# Can 2 leisure batteries power a 1000 watt inverter?



## adam_l (Jan 21, 2008)

I delved into the battery system on my oldish van recently and discovered that instead of a engine battery and 2 leisure batteries that I thought it had, it actually has 3 90 AH starter batteries wired in parallel.

There is a huge cable connecting the battery in the engine bay to the 2 other batteries under the drivers seat.
There is no split charger that I can find.


The wiring wouldn't have been like that originally, and I began to wonder why it had been changed? At first glance it seems that traditional split charging system would be better.

However, the previous owners have added a large inverter and then I wondered if the reason for the 3 batts in parallel was to deliver sufficient power to the inverter?

I am think about putting it back to a 1 engine batt + 2 leisure batts with split charging. 
Would that be sensible considering the inverter or should I leave it as 3 engine type batts wired in parallel? 


Any thoughts gratefully received..

Thanks - Adam


----------



## gnscloz (Oct 4, 2008)

hi i would certainly put back as origional, on my old van i had 2 110 amp leisure batteries connected to my 1000 watt inverter, all was ok, now have it connected to 3 x 110 amp batteries


----------



## pieterv (Feb 3, 2009)

I would go back to split charging to avoid possibly draining your engine battery.

A 1000W inverter will draw roughly 100A since it isn't 100% efficient. Since you really don't want to discharge beyond 50% (less would be better) you could run the inverter at full load for about 1h off the two batteries (assuming no further loads) and keep your engine battery charged.


----------



## peribro (Sep 6, 2009)

I have a 1000W inverter connected to two 110amp leisure batteries which seems to operate without any problems.


----------



## adam_l (Jan 21, 2008)

OK, I agree that a split charge system is the way to go.

I did some research and the 2 best options that I can find are:

1. A Sterling split charge diode pack 
(http://www.sterling-power.com/products-diodes.htm)

2. An "intelligent" dual charge relay 
(http://cgi.ebay.co.uk/100A-DUAL-SEN...cles_Terminals_Cabling_ET&hash=item3effd6ff21)

The advantage of the diode seems to be that its solid state.

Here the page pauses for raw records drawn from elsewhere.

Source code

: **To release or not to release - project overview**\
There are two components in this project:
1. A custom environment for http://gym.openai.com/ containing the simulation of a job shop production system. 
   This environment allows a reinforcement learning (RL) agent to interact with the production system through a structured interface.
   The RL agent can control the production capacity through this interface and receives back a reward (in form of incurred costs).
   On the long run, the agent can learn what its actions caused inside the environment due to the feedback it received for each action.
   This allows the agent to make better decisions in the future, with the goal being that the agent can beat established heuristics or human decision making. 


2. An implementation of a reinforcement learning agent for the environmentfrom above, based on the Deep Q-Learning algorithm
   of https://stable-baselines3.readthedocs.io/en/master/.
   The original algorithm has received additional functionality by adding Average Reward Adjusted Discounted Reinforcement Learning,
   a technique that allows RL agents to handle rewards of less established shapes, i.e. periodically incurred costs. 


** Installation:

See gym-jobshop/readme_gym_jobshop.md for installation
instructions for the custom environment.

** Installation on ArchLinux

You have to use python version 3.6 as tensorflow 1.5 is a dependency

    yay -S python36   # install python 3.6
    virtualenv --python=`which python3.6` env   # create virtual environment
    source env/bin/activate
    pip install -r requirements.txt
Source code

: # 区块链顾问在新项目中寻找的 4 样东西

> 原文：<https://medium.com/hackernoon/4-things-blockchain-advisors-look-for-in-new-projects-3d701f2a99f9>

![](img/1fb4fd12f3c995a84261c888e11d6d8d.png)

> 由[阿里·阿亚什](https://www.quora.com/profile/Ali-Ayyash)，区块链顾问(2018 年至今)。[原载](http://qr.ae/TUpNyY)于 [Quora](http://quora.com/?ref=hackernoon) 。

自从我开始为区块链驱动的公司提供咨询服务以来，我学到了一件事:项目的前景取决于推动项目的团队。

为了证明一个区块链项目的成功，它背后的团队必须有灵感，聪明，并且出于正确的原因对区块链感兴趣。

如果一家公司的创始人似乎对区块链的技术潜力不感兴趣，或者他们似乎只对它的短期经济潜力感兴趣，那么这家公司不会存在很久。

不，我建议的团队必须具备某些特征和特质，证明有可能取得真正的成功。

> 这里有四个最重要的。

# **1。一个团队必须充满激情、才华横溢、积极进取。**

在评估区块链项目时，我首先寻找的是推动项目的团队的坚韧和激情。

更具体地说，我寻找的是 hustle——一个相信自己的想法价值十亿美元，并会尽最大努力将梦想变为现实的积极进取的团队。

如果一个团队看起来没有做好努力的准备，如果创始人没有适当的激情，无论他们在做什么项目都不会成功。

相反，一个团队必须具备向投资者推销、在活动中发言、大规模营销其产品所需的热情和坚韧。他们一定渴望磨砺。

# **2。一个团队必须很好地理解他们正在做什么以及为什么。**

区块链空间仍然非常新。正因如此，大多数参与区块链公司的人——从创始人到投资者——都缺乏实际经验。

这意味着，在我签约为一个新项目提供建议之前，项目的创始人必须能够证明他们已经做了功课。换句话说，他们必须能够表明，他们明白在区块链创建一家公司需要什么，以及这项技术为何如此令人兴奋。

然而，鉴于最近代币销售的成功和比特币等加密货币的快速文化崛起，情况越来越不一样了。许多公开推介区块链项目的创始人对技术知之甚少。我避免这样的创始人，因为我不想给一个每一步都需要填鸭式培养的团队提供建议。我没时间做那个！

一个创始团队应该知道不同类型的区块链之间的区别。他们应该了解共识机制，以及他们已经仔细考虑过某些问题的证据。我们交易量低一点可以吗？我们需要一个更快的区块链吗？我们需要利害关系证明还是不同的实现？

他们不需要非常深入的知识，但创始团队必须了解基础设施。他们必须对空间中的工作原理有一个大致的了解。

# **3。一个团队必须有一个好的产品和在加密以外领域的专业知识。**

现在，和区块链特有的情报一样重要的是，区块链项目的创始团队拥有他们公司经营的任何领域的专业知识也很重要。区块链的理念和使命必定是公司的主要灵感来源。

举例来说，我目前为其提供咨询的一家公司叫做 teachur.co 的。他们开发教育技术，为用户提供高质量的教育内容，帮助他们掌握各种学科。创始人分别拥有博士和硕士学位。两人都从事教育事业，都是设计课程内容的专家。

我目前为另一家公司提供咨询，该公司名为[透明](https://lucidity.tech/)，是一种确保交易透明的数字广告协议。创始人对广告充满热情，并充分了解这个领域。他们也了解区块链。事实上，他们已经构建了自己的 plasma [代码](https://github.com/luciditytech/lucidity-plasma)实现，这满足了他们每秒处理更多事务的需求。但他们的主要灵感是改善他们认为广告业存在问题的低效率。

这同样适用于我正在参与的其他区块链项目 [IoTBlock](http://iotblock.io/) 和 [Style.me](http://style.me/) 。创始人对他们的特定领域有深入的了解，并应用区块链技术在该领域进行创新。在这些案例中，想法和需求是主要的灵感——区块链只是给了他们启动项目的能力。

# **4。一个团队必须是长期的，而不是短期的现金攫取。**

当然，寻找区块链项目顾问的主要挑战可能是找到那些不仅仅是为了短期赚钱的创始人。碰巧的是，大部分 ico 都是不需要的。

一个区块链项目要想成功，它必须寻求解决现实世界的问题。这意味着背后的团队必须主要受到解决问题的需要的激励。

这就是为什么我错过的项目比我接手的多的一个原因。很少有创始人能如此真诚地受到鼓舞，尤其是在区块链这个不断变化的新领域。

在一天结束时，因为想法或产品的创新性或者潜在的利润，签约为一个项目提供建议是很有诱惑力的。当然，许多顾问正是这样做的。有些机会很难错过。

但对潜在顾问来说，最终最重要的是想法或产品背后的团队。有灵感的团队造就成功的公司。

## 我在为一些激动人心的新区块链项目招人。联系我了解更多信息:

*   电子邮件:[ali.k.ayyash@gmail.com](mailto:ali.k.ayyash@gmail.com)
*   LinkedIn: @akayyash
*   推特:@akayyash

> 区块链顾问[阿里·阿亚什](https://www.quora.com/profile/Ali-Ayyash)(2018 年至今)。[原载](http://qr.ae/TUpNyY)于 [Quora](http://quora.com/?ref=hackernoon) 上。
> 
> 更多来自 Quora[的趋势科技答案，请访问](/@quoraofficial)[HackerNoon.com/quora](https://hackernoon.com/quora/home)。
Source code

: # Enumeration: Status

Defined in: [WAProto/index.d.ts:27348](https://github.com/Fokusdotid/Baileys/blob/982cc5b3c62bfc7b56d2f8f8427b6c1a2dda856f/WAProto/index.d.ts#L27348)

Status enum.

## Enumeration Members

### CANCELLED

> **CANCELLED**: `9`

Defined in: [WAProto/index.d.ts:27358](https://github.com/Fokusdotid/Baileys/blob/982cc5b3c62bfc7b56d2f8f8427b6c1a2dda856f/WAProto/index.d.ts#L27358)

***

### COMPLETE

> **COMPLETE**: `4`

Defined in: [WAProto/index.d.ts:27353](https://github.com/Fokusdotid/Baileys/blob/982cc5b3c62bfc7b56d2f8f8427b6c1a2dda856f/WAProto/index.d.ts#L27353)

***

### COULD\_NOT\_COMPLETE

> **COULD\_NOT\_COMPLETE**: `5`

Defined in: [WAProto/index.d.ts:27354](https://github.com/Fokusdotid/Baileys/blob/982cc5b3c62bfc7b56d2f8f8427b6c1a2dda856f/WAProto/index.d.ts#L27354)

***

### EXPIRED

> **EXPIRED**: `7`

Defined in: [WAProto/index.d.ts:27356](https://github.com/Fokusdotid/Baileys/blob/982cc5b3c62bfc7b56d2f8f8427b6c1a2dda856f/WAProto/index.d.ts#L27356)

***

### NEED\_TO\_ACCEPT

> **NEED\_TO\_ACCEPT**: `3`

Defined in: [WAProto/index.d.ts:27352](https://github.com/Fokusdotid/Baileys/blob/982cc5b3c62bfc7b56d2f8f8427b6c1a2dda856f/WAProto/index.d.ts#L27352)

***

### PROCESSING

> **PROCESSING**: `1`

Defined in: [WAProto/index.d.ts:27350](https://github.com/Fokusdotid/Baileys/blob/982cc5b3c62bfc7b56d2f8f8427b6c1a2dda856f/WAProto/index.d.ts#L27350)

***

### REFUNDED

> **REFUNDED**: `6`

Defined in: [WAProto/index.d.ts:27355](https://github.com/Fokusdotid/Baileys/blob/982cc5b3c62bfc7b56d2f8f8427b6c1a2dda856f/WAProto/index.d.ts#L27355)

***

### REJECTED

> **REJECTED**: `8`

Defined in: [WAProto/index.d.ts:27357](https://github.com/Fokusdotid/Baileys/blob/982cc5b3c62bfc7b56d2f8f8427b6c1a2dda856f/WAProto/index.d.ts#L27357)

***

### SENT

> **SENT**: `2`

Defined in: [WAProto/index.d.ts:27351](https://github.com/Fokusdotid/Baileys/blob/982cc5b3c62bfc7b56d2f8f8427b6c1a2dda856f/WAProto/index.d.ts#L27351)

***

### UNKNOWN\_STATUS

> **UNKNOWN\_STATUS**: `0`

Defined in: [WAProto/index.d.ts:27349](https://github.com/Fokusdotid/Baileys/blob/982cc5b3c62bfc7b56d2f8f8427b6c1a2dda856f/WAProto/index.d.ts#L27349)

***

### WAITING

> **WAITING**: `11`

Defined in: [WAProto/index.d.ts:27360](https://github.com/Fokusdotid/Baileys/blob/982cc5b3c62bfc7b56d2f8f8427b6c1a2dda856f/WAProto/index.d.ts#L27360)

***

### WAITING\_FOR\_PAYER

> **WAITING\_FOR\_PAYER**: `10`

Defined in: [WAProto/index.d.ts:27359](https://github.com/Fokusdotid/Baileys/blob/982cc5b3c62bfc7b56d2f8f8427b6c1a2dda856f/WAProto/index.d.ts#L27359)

The relay also offers leisure -> starter batt charging, which is great if you have a onboard battery charger that activates when on hookup as I do. I dont think the sterling diode does this.

Any views on what is best?


----------



## pieterv (Feb 3, 2009)

Diodes will give a voltage drop, which means slower charging (smaller current) and possibly not fully charging.


----------